▸ **Written task**:
The listing below holds a line with "- [ ] Promo Video" and a later line with "cmd창에서 Ctrl+C 누르면 서버 종료됨". Write out those two lines and every line between them, exactly, and nothing else.

▸ **Supplied entries**:
---
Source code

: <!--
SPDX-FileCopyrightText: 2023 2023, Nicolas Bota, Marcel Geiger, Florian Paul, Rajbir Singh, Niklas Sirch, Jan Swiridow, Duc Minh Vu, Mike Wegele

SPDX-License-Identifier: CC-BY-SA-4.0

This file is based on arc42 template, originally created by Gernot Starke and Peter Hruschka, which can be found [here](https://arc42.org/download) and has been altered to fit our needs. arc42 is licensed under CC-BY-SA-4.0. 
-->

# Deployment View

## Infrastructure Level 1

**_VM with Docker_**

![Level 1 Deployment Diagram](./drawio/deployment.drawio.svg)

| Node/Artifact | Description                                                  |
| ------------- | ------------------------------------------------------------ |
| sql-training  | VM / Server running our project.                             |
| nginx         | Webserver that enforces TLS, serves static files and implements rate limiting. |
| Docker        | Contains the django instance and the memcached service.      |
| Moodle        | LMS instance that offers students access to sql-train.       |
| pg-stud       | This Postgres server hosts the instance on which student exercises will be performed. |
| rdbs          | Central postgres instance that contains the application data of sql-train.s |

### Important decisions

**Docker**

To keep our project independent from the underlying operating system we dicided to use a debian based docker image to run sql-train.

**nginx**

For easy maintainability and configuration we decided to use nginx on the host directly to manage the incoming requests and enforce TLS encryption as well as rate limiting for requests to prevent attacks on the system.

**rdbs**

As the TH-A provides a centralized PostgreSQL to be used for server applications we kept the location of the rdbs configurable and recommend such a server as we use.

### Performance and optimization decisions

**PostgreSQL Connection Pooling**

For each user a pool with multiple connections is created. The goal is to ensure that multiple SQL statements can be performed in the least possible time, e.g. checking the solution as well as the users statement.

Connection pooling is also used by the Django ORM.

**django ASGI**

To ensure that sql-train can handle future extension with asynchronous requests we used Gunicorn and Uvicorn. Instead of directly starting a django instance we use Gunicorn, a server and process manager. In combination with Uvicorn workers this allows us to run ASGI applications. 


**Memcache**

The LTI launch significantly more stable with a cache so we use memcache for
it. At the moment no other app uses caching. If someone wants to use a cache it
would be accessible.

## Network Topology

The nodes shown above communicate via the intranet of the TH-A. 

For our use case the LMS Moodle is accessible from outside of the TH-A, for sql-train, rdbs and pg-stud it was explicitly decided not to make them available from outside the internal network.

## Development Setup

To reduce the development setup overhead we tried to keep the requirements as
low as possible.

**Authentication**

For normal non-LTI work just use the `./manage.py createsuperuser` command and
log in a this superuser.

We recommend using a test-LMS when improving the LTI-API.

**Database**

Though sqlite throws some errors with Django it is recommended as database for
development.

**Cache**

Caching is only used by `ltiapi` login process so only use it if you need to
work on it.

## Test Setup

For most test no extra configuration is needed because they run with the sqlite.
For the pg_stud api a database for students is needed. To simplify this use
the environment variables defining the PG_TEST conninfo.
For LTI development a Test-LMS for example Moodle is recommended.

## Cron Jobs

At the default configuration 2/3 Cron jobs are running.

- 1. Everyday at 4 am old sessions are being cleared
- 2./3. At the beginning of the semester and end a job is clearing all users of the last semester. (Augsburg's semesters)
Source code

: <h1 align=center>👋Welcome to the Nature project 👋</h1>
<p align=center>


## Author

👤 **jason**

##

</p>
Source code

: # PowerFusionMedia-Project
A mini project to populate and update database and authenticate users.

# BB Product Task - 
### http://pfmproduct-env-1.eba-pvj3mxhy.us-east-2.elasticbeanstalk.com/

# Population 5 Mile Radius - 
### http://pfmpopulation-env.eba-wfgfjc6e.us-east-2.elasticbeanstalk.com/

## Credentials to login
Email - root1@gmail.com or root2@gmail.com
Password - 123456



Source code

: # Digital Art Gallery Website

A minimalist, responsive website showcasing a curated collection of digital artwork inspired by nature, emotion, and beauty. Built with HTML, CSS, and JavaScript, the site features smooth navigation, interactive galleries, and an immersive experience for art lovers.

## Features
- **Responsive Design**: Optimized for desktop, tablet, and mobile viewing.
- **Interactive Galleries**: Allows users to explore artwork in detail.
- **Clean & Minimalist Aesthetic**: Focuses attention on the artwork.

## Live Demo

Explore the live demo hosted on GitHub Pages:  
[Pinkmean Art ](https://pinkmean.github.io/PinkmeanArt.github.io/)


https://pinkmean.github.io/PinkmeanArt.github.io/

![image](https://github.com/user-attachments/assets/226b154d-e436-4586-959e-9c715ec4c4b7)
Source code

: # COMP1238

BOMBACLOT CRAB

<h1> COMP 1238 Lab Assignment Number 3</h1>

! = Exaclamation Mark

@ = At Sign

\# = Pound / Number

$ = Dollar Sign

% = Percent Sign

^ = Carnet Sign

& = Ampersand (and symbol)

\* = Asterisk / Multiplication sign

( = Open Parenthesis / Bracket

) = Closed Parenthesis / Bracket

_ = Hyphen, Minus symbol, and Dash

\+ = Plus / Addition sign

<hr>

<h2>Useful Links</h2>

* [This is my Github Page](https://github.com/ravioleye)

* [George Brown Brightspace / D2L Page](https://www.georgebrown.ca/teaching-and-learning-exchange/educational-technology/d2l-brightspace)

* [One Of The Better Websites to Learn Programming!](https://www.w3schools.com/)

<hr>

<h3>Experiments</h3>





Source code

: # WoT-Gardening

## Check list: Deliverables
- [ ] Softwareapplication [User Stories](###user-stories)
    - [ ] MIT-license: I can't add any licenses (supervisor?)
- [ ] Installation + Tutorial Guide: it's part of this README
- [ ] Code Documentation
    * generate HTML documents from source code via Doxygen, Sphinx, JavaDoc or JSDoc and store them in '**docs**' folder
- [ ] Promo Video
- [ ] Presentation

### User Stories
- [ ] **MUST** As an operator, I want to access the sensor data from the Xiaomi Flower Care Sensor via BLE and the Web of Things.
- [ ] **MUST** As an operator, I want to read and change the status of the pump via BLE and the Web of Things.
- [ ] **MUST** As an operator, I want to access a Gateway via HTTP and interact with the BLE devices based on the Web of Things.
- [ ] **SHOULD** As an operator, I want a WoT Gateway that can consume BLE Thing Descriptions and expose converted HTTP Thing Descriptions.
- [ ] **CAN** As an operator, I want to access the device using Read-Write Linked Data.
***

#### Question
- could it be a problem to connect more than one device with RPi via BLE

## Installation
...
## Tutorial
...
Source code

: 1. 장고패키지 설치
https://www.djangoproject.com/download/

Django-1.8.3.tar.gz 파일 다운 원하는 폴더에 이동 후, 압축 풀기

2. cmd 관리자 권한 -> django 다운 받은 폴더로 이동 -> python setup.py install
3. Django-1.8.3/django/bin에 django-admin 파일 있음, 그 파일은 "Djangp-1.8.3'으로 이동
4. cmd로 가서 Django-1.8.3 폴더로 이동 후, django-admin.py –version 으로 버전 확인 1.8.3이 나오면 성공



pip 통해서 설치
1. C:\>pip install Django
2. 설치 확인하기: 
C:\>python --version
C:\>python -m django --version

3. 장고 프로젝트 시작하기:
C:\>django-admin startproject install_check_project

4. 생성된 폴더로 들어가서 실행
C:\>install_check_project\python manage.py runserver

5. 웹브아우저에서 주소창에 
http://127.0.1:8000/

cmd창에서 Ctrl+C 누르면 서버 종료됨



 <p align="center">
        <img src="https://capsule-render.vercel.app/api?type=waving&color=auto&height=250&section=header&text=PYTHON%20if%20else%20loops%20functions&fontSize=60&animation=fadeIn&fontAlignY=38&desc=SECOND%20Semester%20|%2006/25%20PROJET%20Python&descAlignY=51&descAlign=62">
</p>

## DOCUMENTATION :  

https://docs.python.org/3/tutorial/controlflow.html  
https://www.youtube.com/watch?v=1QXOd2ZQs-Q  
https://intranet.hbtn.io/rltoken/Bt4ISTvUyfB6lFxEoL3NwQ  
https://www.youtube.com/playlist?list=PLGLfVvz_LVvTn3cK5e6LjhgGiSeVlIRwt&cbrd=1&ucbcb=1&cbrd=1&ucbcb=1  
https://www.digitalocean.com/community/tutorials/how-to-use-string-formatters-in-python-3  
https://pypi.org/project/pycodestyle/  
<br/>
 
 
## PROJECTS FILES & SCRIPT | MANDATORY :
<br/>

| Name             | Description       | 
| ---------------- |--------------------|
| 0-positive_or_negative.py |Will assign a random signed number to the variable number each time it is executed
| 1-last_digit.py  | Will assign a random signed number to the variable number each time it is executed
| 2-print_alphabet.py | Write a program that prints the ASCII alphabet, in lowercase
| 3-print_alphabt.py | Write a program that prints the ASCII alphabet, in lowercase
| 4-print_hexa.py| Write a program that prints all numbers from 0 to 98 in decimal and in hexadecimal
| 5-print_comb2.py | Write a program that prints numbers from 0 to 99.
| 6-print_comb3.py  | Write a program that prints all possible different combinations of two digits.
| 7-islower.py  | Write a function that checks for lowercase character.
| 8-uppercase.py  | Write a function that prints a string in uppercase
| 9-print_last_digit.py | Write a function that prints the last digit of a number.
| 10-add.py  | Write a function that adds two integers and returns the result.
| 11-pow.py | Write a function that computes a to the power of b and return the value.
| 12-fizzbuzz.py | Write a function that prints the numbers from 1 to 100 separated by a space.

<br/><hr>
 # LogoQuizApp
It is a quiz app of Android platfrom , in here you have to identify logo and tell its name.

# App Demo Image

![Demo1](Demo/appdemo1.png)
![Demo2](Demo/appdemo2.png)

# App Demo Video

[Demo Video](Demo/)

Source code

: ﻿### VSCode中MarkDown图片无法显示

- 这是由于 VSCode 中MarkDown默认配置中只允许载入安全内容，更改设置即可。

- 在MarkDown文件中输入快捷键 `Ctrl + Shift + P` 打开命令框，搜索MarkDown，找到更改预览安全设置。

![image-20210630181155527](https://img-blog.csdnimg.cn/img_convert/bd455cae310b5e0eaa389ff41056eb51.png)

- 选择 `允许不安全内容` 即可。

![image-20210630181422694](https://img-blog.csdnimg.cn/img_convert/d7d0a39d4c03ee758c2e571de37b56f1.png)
---
▸ **Solution to this exercise**:
- [ ] Promo Video
- [ ] Presentation

### User Stories
- [ ] **MUST** As an operator, I want to access the sensor data from the Xiaomi Flower Care Sensor via BLE and the Web of Things.
- [ ] **MUST** As an operator, I want to read and change the status of the pump via BLE and the Web of Things.
- [ ] **MUST** As an operator, I want to access a Gateway via HTTP and interact with the BLE devices based on the Web of Things.
- [ ] **SHOULD** As an operator, I want a WoT Gateway that can consume BLE Thing Descriptions and expose converted HTTP Thing Descriptions.
- [ ] **CAN** As an operator, I want to access the device using Read-Write Linked Data.
***

#### Question
- could it be a problem to connect more than one device with RPi via BLE

## Installation
...
## Tutorial
...
Source code

: 1. 장고패키지 설치
https://www.djangoproject.com/download/

Django-1.8.3.tar.gz 파일 다운 원하는 폴더에 이동 후, 압축 풀기

2. cmd 관리자 권한 -> django 다운 받은 폴더로 이동 -> python setup.py install
3. Django-1.8.3/django/bin에 django-admin 파일 있음, 그 파일은 "Djangp-1.8.3'으로 이동
4. cmd로 가서 Django-1.8.3 폴더로 이동 후, django-admin.py –version 으로 버전 확인 1.8.3이 나오면 성공



pip 통해서 설치
1. C:\>pip install Django
2. 설치 확인하기: 
C:\>python --version
C:\>python -m django --version

3. 장고 프로젝트 시작하기:
C:\>django-admin startproject install_check_project

4. 생성된 폴더로 들어가서 실행
C:\>install_check_project\python manage.py runserver

5. 웹브아우저에서 주소창에 
http://127.0.1:8000/

cmd창에서 Ctrl+C 누르면 서버 종료됨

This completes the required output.